Flanagan denied them that. The Republican from Long Island couldn't even be bothered to offer an explanation. The arrogance is staggering.

But Flanagan did find it within his heart to do a favor for the governor by offering up a bill to rename the Tappan Zee for Mario Cuomo — a putrid piece of puffery that strokes political egos but does nothing for ordinary New Yorkers. Gov. Andrew Cuomo even made the bill a "message of necessity," allowing it to zoom through without debate.

Think about that. Attaching the Cuomo name to an unfinished bridge is so important that it can't wait for normal protocols or input from the public. But a bill that would protect children and punish sexual predators?

Yawn. We'll get to it next year. Or the next. Maybe.

To his credit, Assembly Speaker Carl Heastie saw no reason to rush the bridge bill to a vote, so it didn't pass. I suspect the governor is mightily miffed and will exact his revenge when the opportunity arises.

The existing Malcolm Wilson Tappan Zee Bridge, as it is officially called, already bears the name of a former governor. Wilson was a Republican from Yonkers who followed Nelson Rockefeller in the early 1970s.

The current governor's attempt to strip the bridge of a predecessor's name to rename it for his father is, to put it gently, tacky — especially since he knows the $4 billion structure will simply be called the "Cuomo Bridge," allowing the son to bask in the associated glory.

An irony is that Mario Cuomo was famously skeptical of having things named for him, once joking that "maybe a stickball court in Queens" would be appropriate.

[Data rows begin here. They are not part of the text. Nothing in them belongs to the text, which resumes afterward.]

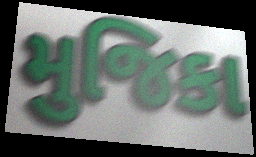
મુજિકા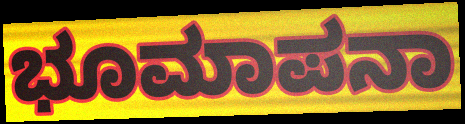
ಭೂಮಾಪನಾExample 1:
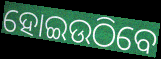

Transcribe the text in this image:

ହୋଇଉଠିବେ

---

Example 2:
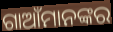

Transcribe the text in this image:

ଗାଆଁମାନଙ୍କର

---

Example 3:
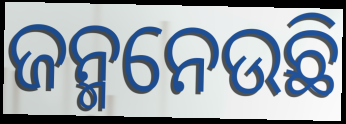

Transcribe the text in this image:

ଜନ୍ମନେଉଛି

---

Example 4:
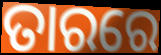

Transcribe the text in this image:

ତାରରେ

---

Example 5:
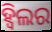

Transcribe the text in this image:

ହ୍ୱିଲରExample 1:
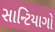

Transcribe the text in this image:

સાન્ટિયાગો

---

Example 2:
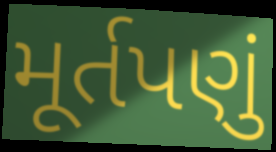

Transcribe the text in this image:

મૂર્તપણું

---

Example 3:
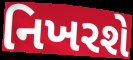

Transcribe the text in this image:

નિખરશે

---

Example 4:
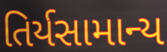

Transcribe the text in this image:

તિર્યસામાન્ય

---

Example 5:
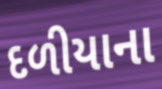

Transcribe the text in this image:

દળીયાના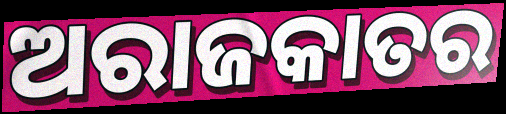
ଅରାଜକାତର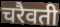
चरैवती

The guy barely wanted his official portrait to hang in the Executive Chamber.

Mario Cuomo also is not especially associated with Rockland or Westchester counties, which are connected by the span, or even the Hudson River.

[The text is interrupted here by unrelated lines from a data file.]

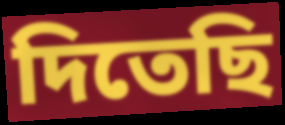
দিতেছি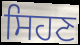
ਸਿਹਣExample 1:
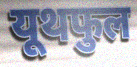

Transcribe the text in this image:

यूथफुल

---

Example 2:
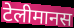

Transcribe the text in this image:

टेलीमानस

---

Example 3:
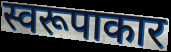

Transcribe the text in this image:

स्वरूपाकार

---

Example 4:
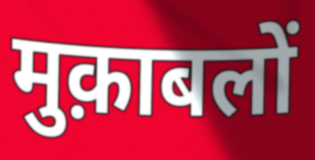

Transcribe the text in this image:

मुक़ाबलों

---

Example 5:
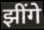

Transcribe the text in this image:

झींगे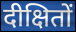
दीक्षितों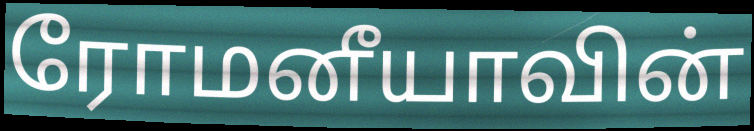
ரோமனீயாவின்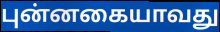
புன்னகையாவது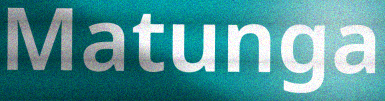
MatungaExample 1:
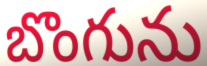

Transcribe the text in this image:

బొంగును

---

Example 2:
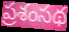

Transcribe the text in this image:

ప్రశంసథ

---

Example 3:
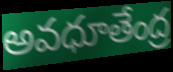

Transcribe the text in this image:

అవధూతేంద్ర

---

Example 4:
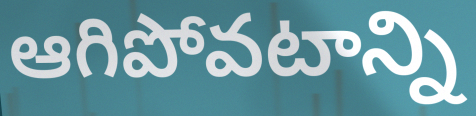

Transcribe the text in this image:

ఆగిపోవటాన్ని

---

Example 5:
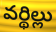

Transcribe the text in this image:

వర్థిల్లు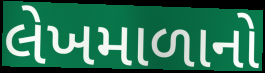
લેખમાળાનોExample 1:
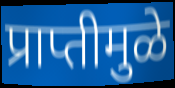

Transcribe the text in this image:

प्राप्तीमुळे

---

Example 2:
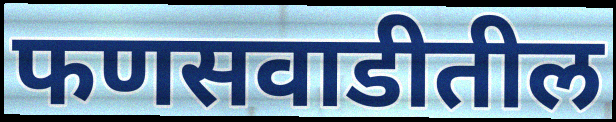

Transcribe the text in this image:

फणसवाडीतील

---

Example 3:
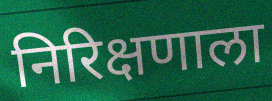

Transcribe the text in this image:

निरिक्षणाला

If the new Tappan Zee must lose its existing name — and I see no reason why it should — there are plenty of worthy New Yorkers. Pete Seeger, dedicated to Hudson River cleanup, is a compelling choice. Or Walt Whitman? Lou Gehrig?

I'm just spit-balling here. The possibilities are many.

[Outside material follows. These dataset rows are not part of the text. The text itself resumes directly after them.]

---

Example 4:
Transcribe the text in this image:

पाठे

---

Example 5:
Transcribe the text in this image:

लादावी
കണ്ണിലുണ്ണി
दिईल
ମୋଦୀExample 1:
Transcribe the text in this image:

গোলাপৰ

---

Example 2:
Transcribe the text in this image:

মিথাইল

But Flanagan and Cuomo, Republican and Democrat working together to blindside the public, tried to ram their chosen name through in the dead of night. That's New York state government, in a nutshell.

The effort didn't go unnoticed by supporters of the Child Victims Act, who were already furious at Flanagan.

"That put salt in our wounds," said Gary Greenberg, a former Albany County legislator who was sexually abused as a child at the old Cohoes Hospital.

Greenberg believes the Child Victims Act had enough Senate votes to pass. It also had Cuomo's support, although Greenberg said the governor did not flex his political biceps to get the bill voted on by the Senate.

Yawn. We'll get to it next year. Or the next. Maybe.